Q: You’re an internationally-selling novelist. What are you doing working on a history about Huxley College, a relatively small (400 student) division of Western Washington University?

A: I work there, and was asked to help with a book marking Huxley’s 40th anniversary. The college began in 1970 and by some definitions was the first environmental college in the world. It has evolved as the environmental movement has evolved, and its institutional story has relevance not just for alumni, but for environmental programs as a whole.

Q: What kind of a book is it?

A: I wrote a narrative history of the college that focuses on the tumultuous, experimental time of its founding (the late 1960s and early 1970s) and its institutional evolution since. Huxley provided its students with a unique educational experience. They in turn have gone on to solve environmental problems all over the world, and so we also have profiles of 40 alumni to show their range.
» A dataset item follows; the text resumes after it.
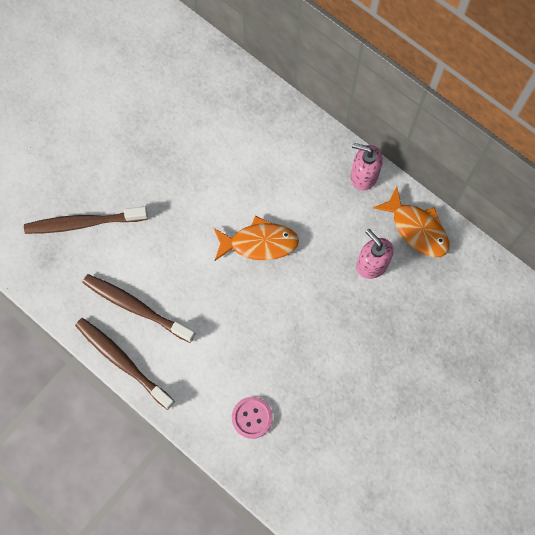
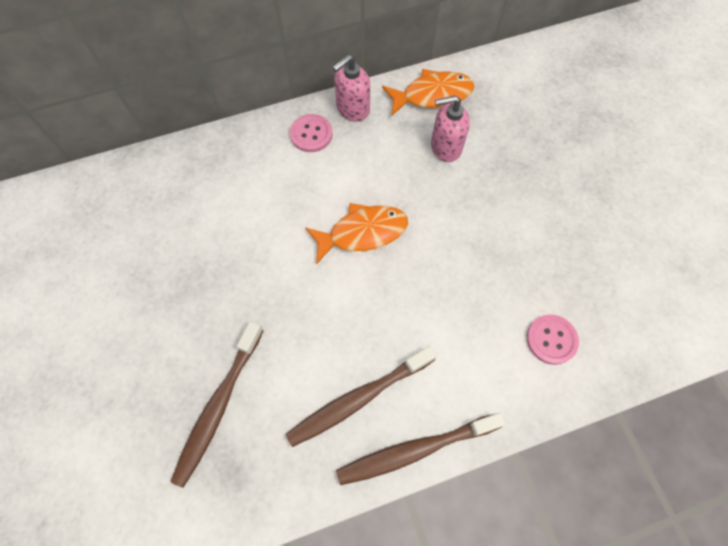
camera: 60 degrees left, 5 degrees down
orange fish [214,216,299,261] -> orange fish turned 45 degrees clockwise [305,203,408,265]
none -> pink button [290,114,333,152]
Q: These are profiles you did?

A: Most were written by my former students. This was a shoestring project driven by a remarkable development director named Manca Valum and produced with contributions and suggestions by students, alumni, and staff. It’s a real collaboration.

Q: A vanity project?

A: No. The book is quite frank about the stormy politics that have surrounded the environmental college and organizational decisions that remain controversial to this day. The point is to have some institutional memory that future generations can learn from as the college continues to evolve.

Q: Who’s Huxley?

A: Read the book! It’s Thomas Henry Huxley, ‘Darwin’s Bulldog,’ a humanistic scientist who was an early defender of the theory of evolution. He represents the kind of intellectual courage the college believes in.

Q: Will it be available to people outside the college?

A: Yes, but details of that availability are still being worked out. We hope to publish by late April and will have more information then.